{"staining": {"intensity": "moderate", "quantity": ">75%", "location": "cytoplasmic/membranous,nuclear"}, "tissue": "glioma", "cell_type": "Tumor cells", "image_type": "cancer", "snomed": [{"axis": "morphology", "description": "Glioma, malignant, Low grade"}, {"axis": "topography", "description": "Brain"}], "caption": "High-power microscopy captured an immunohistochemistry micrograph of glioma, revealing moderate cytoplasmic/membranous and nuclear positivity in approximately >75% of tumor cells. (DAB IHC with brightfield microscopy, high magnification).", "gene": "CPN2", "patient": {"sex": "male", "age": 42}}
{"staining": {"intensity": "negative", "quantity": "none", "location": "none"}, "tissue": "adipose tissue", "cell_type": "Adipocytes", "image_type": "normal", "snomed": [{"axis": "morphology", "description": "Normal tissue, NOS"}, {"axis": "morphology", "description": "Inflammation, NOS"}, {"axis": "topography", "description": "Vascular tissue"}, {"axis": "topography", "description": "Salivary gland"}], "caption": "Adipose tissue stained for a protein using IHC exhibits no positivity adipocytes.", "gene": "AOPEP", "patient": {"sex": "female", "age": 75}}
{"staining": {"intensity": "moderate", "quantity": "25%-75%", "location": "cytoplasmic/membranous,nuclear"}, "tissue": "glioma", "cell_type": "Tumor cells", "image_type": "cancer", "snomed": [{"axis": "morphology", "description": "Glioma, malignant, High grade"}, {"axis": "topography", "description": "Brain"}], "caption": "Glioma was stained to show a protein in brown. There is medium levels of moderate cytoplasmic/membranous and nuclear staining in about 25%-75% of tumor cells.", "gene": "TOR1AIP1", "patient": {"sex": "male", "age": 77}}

####

Find the line containing "tissue stained for" in the material above. Print it and every line after it through the end, exactly and only those.

Solution to the problem >>
{"staining": {"intensity": "negative", "quantity": "none", "location": "none"}, "tissue": "adipose tissue", "cell_type": "Adipocytes", "image_type": "normal", "snomed": [{"axis": "morphology", "description": "Normal tissue, NOS"}, {"axis": "morphology", "description": "Inflammation, NOS"}, {"axis": "topography", "description": "Vascular tissue"}, {"axis": "topography", "description": "Salivary gland"}], "caption": "Adipose tissue stained for a protein using IHC exhibits no positivity adipocytes.", "gene": "AOPEP", "patient": {"sex": "female", "age": 75}}
{"staining": {"intensity": "moderate", "quantity": "25%-75%", "location": "cytoplasmic/membranous,nuclear"}, "tissue": "glioma", "cell_type": "Tumor cells", "image_type": "cancer", "snomed": [{"axis": "morphology", "description": "Glioma, malignant, High grade"}, {"axis": "topography", "description": "Brain"}], "caption": "Glioma was stained to show a protein in brown. There is medium levels of moderate cytoplasmic/membranous and nuclear staining in about 25%-75% of tumor cells.", "gene": "TOR1AIP1", "patient": {"sex": "male", "age": 77}}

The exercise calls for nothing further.